◆ **AIM**:
Replace "phylum" with "division" in the records between the line holding "scientific name: Schoenus cygneus" and the line holding "family: Dasyproctidae", inclusive, leaving everything else unchanged. Give back only those lines.

◆ ◆ ◆ ◆

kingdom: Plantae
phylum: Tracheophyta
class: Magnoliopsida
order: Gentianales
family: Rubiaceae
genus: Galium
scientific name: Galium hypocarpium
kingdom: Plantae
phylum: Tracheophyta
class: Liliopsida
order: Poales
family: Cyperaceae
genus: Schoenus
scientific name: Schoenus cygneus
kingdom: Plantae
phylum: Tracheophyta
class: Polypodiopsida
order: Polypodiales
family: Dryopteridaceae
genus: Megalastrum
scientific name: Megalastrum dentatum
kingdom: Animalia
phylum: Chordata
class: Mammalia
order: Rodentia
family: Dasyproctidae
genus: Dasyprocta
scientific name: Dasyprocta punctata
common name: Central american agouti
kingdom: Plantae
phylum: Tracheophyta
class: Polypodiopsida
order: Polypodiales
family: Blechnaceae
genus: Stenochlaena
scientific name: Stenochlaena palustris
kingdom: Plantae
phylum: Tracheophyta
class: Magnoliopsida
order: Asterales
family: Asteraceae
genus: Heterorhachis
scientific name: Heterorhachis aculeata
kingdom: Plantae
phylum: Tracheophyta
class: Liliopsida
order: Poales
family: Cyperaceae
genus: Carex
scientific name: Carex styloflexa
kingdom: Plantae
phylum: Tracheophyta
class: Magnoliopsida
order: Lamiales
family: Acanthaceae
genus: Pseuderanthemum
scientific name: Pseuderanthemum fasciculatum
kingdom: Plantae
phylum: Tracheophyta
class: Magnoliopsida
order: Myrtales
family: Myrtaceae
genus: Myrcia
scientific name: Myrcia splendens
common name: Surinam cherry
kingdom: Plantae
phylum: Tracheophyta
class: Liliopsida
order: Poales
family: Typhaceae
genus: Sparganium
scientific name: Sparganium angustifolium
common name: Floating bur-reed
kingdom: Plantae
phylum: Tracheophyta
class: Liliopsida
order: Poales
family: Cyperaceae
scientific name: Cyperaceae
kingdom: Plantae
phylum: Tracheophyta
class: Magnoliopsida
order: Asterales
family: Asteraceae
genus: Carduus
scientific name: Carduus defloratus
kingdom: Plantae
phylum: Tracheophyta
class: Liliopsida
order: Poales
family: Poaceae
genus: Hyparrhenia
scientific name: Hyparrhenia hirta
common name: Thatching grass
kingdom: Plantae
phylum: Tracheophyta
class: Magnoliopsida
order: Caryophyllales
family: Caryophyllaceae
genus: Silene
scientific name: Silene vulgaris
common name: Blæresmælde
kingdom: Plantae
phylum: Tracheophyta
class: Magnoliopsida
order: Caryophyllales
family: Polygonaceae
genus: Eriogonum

◆ ◆ ◆ ◆

◆ **RESPONSE**:
scientific name: Schoenus cygneus
kingdom: Plantae
division: Tracheophyta
class: Polypodiopsida
order: Polypodiales
family: Dryopteridaceae
genus: Megalastrum
scientific name: Megalastrum dentatum
kingdom: Animalia
division: Chordata
class: Mammalia
order: Rodentia
family: Dasyproctidae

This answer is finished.